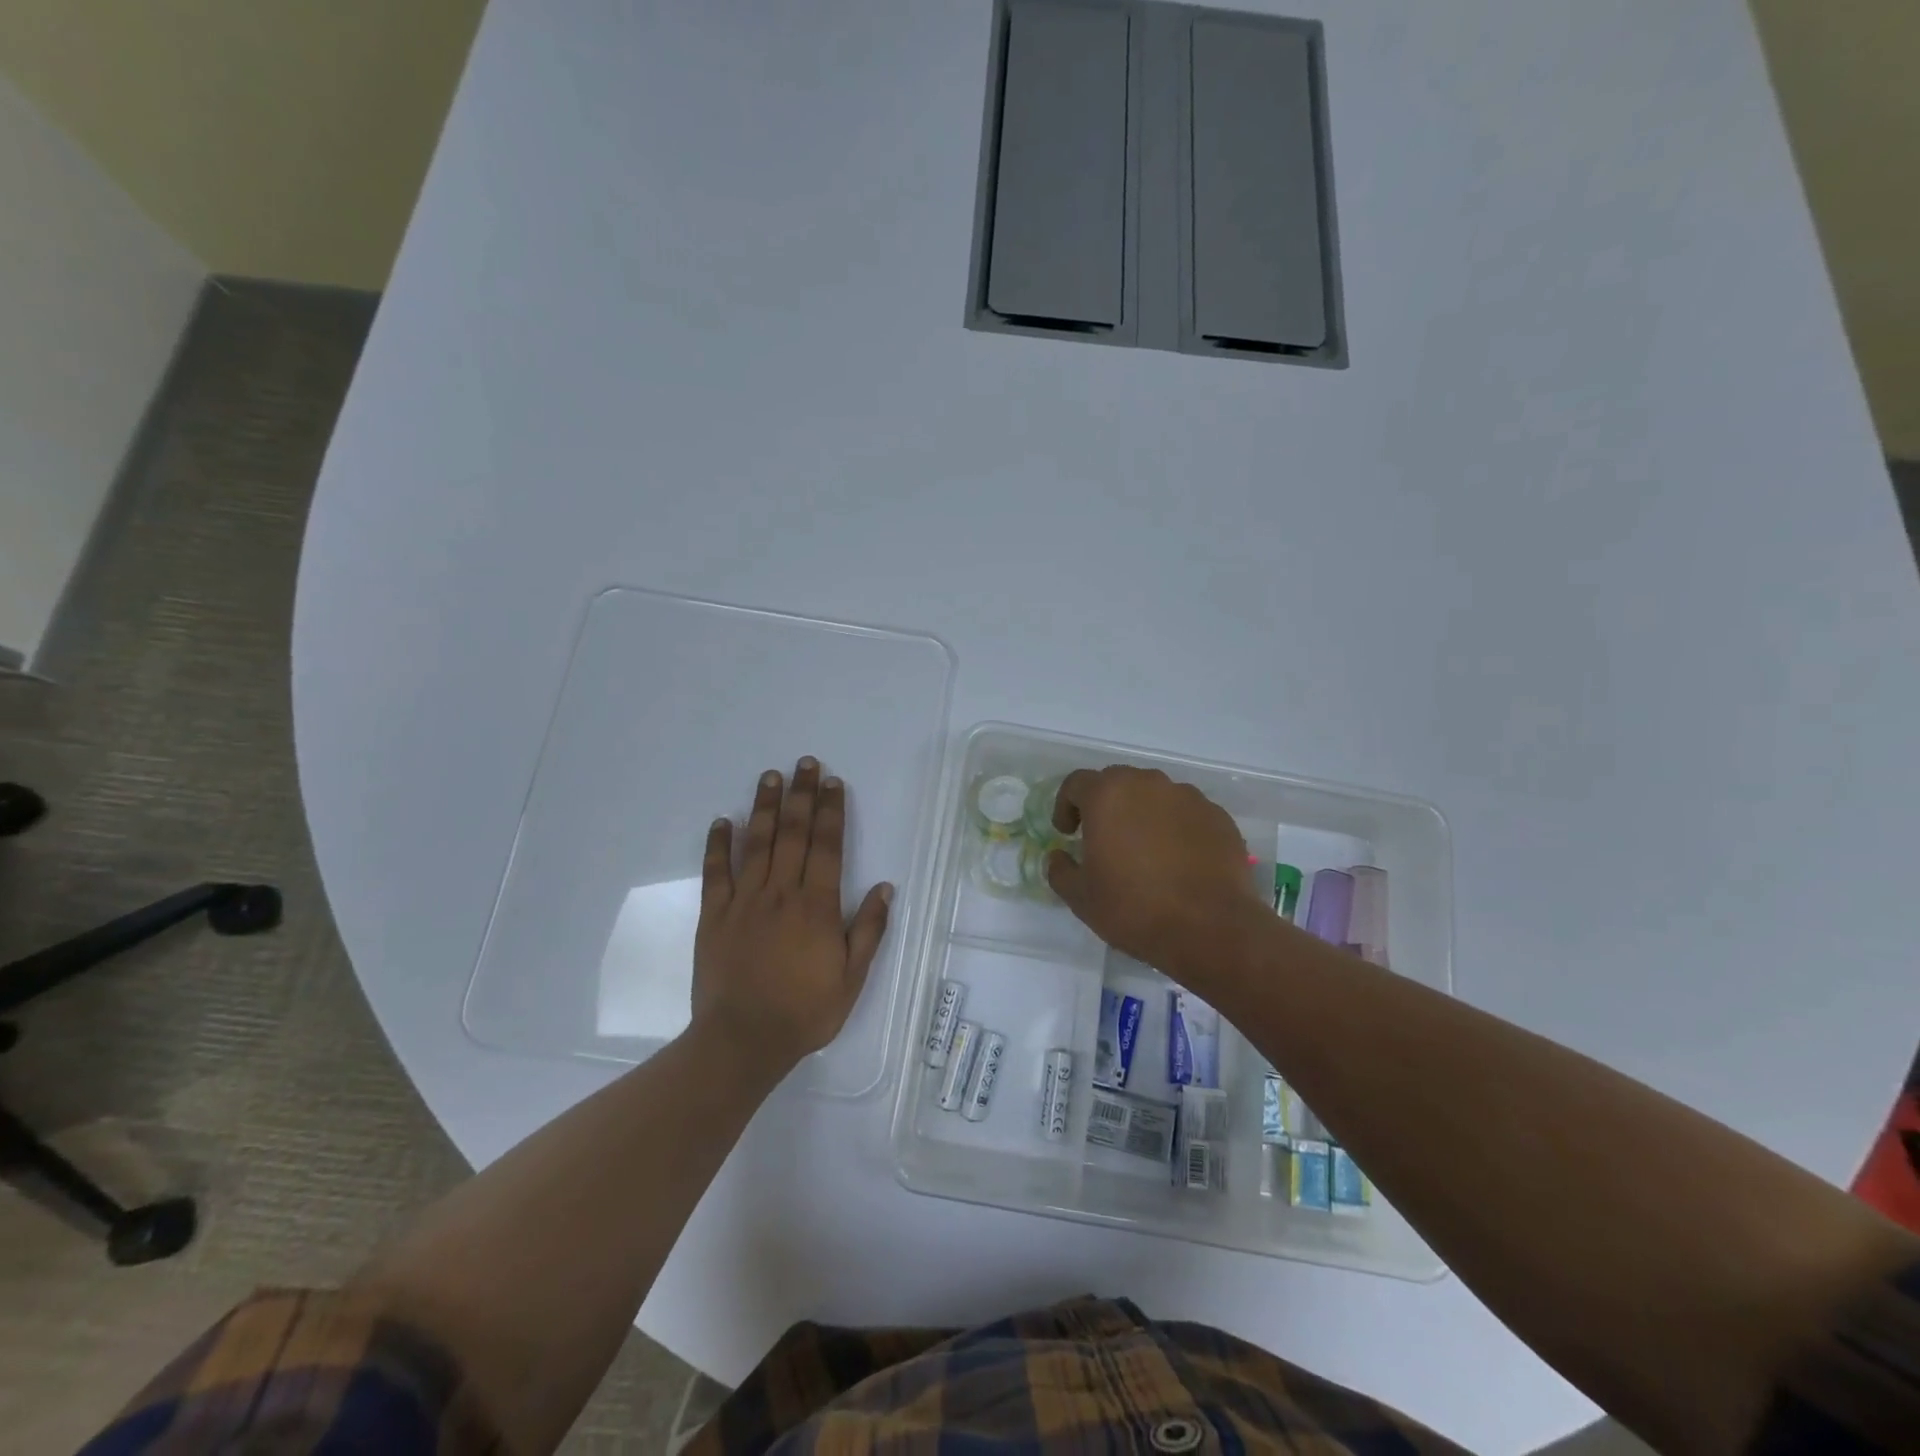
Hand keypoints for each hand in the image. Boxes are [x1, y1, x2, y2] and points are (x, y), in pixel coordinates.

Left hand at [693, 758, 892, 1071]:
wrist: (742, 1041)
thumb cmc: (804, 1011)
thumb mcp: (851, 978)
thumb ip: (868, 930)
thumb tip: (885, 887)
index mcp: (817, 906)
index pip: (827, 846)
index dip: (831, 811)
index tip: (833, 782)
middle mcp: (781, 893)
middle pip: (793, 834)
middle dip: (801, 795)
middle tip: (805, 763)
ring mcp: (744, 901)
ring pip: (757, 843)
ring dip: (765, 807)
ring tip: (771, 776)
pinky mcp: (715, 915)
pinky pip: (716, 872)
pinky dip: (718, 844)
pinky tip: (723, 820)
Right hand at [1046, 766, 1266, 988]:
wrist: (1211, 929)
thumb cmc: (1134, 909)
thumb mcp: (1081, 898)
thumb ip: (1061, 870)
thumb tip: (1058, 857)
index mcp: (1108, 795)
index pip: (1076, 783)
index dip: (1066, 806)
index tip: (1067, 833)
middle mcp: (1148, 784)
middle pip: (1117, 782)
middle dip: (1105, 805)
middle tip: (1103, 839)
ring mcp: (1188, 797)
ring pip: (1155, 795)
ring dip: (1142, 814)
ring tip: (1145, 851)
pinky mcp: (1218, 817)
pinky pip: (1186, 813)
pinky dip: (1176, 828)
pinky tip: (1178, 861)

====

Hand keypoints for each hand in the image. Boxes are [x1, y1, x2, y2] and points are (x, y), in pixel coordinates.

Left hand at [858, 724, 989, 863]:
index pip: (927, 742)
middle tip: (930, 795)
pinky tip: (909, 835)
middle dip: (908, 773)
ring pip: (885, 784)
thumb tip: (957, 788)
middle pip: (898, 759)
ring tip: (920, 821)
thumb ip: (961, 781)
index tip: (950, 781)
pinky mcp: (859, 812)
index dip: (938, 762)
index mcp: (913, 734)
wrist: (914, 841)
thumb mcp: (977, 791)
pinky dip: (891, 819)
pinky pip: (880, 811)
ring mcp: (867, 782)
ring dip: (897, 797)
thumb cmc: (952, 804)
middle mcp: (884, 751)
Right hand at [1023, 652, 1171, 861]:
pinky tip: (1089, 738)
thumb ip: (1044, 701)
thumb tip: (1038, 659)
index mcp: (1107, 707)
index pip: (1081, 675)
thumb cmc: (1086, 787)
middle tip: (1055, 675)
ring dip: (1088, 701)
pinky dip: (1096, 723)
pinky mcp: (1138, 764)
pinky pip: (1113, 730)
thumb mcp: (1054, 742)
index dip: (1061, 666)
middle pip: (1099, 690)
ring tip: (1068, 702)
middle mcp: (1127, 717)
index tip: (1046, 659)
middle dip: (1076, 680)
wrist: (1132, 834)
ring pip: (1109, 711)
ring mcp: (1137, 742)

====

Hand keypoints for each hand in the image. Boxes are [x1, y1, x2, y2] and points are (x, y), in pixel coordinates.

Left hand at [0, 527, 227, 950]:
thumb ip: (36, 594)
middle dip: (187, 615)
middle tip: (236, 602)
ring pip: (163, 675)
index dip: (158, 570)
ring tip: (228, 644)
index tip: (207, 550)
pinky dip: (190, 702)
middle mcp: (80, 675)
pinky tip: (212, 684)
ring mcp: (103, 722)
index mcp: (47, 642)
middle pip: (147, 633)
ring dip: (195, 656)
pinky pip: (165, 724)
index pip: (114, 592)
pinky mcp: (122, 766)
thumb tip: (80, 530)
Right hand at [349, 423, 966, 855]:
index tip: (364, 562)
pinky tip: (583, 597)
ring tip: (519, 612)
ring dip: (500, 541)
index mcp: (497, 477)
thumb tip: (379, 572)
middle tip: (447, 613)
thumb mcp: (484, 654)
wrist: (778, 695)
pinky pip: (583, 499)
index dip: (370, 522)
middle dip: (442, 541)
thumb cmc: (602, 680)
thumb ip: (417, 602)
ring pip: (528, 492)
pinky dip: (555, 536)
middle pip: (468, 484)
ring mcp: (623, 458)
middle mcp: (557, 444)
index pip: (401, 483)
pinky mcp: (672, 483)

====

#### TO DO
Considering only the material above, set down every line from the one with "middle pip: (793, 834)" to the one with "pinky tip: (1178, 861)", inclusive, exactly as written.

#### EXERCISE RESPONSE
middle pip: (793, 834)
middle dip: (801, 795)
middle tip: (805, 763)
ring mcp: (744, 901)
ring pip: (757, 843)
ring dip: (765, 807)
ring tip: (771, 776)
pinky mcp: (715, 915)
pinky pip: (716, 872)
pinky dip: (718, 844)
pinky tip: (723, 820)
Right hand at [1046, 766, 1266, 988]:
wrist: (1211, 929)
thumb cmc: (1134, 909)
thumb mcp: (1081, 898)
thumb ip: (1061, 870)
thumb tip: (1058, 857)
index mcp: (1108, 795)
index pip: (1076, 783)
index dip: (1066, 806)
index tip: (1067, 833)
middle mcp: (1148, 784)
middle pip: (1117, 782)
middle dip: (1105, 805)
middle tip: (1103, 839)
ring mcp: (1188, 797)
ring pip: (1155, 795)
ring dip: (1142, 814)
ring tip: (1145, 851)
pinky mcp: (1218, 817)
pinky pip: (1186, 813)
pinky dip: (1176, 828)
pinky tip: (1178, 861)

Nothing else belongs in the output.